_Source extract_:
Code calibration

Introduction

We consider a computer model \vect{h} (i.e. a deterministic function) to calibrate:

\begin{aligned}
    \vect{z} = \vect{h}(\vect{x}, \vect{\theta}),
\end{aligned}

where

  • \vect{x} \in \Rset^{d_x} is the input vector;

  • \vect{z} \in \Rset^{d_z} is the output vector;

  • \vect{\theta} \in \Rset^{d_h} are the unknown parameters of \vect{h} to calibrate.

Let n \in \Nset be the number of observations. The standard hypothesis of the probabilistic calibration is:

\begin{aligned}
    \vect{Y}^i = \vect{z}^i + \vect{\varepsilon}^i,
\end{aligned}

for i=1,...,n where \vect{\varepsilon}^i is a random measurement error such that:

\begin{aligned}
    E(\varepsilon)=\vect{0} \in \Rset^{d_z}, \qquad Cov(\varepsilon)=\Sigma \in \Rset^{d_z\times d_z},
\end{aligned}

where \Sigma is the error covariance matrix.

_Input data_:
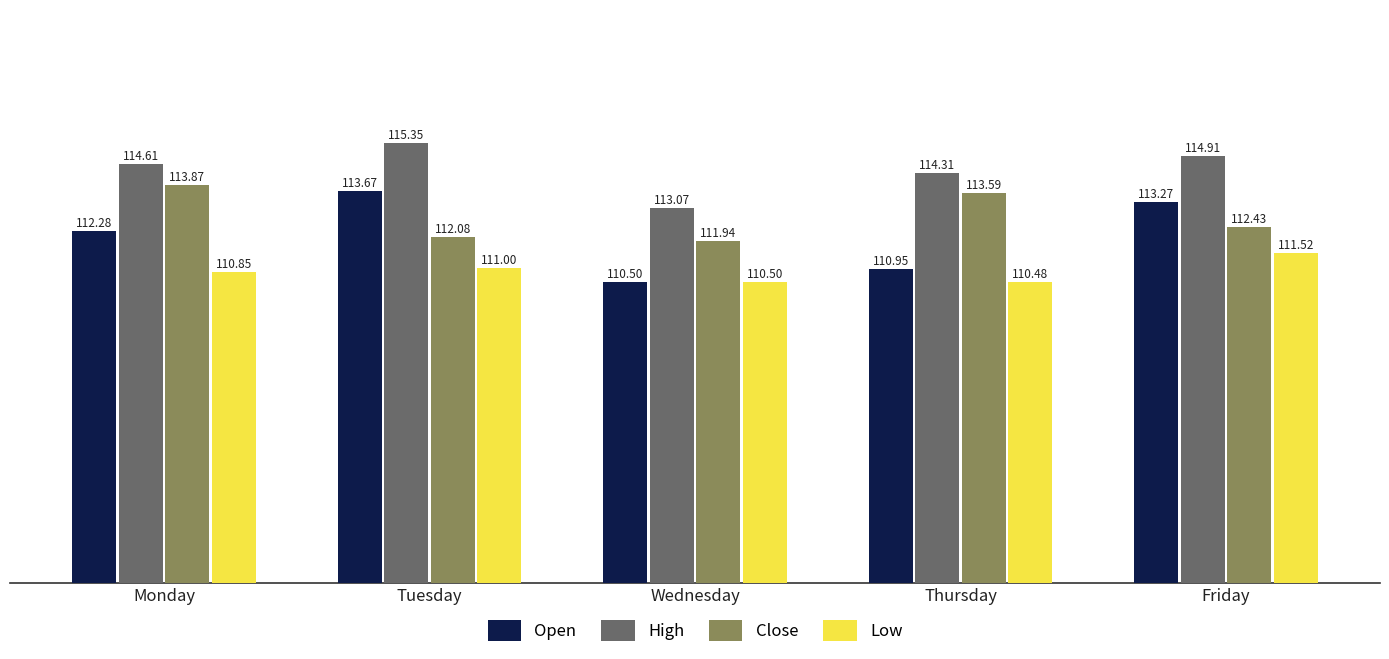

Are the bars horizontal?

No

_Task brief_:
Reproduce word for word the part of the code calibration text from "Let n \in \Nset" to "error covariance matrix.".

_Reply_:
Let n \in \Nset be the number of observations. The standard hypothesis of the probabilistic calibration is:

\begin{aligned}
    \vect{Y}^i = \vect{z}^i + \vect{\varepsilon}^i,
\end{aligned}

for i=1,...,n where \vect{\varepsilon}^i is a random measurement error such that:

\begin{aligned}
    E(\varepsilon)=\vect{0} \in \Rset^{d_z}, \qquad Cov(\varepsilon)=\Sigma \in \Rset^{d_z\times d_z},
\end{aligned}

where \Sigma is the error covariance matrix.